Log Work Items
Once your GitLab project is created, you will need to add work items to represent the tasks that you need to complete towards your project goals. See Project for a description of high-level project deliverables.
Work Items
A work item (also known as an issue or task on other platforms) is any task that you need to do for your project that has some beneficial outcome. You will normally have work items for every task that you need to perform in your project.
Work items are typically scheduled and assigned to a particular milestone. The team collectively decides what work items should be addressed in each deliverable. Decisions on what work items to address, and who will address them, are team decisions.

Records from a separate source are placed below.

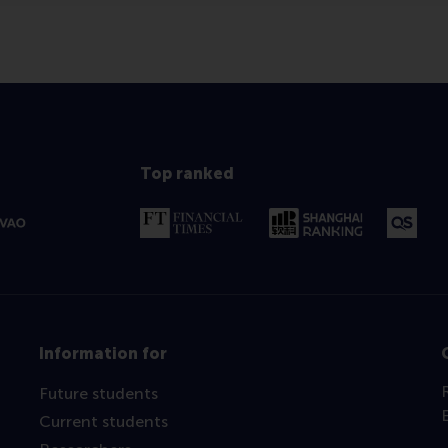
Top ranked
Information for
Future students
Current students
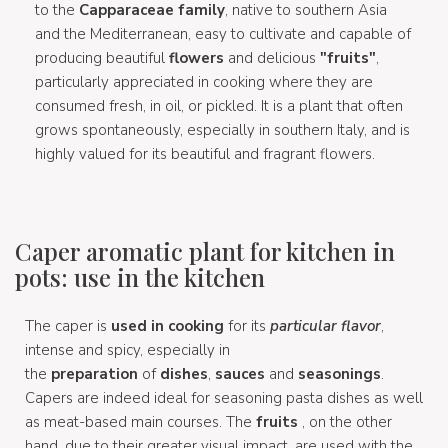
to the
Capparaceae family
, native to southern Asia
and the Mediterranean, easy to cultivate and capable of
producing beautiful
flowers
and delicious
"fruits"
,
particularly appreciated in cooking where they are
consumed fresh, in oil, or pickled. It is a plant that often
grows spontaneously, especially in southern Italy, and is
highly valued for its beautiful and fragrant flowers.
Caper aromatic plant for kitchen in
pots: use in the kitchen
The caper is
used in cooking
for its
particular flavor
,
intense and spicy, especially in
the
preparation
of
dishes
,
sauces
and
seasonings
.
Capers are indeed ideal for seasoning pasta dishes as well
as meat-based main courses. The
fruits
, on the other
hand, due to their greater visual impact, are used with the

Work items include things like:
- Creating a design diagram to include in your documentation.
- Updating the build scripts to use a newer version of a library.
- Designing and implementing a new feature that you want in this milestone.
- Fixing a bug that a user points out to you, and writing new tests against it.
- Generating a software release and preparing it for your demo.
Creating a Work Item
In GitLab, navigate to Plan > Work items and click on the New item button to create a new work item.
You can choose the work item type:
- Task: Track small units of work that take little time. Not used for major features or product requirements.
- Issue: Track tasks, features, and bugs. This is what you use for most of your project work.
- Incident: A problem report from a user, with details on how to reproduce a problem.
Other values should be set to the following by default:
- Title: a one-line description that summarizes the task.
- Description: details, including initial design, and implementation summary when its complete.
- Assignee: who is responsible for this; should be “None” until the group collectively assigns work.
- Labels: organizational labels e.g., front-end, database. These are optional.
- Milestone: which milestone the issue is associated with.
- Dates: start and end dates when the issue is scheduled. These are optional.
- Contacts: additional stakeholders. This is optional.
Viewing Work Items
You should always be able to see an up-to-date view of your project, and assigned work items under the Issue Board for that milestone. See Plan > Issue Boards for details.
Updating Work Items
There are three main situation when you update work items:
- When it’s assigned. At the start of each sprint, the team should discuss what work items they wish to complete and assign them to team members (as evenly as possible, taking into account circumstances).
- When work is performed. You should update your work items by adding comments. They should always be up-to-date, even when work is in-progress. (This is important in case you need to pause work and return to it later!)
- When it’s complete. You should change the status of the item and add details on how it was completed.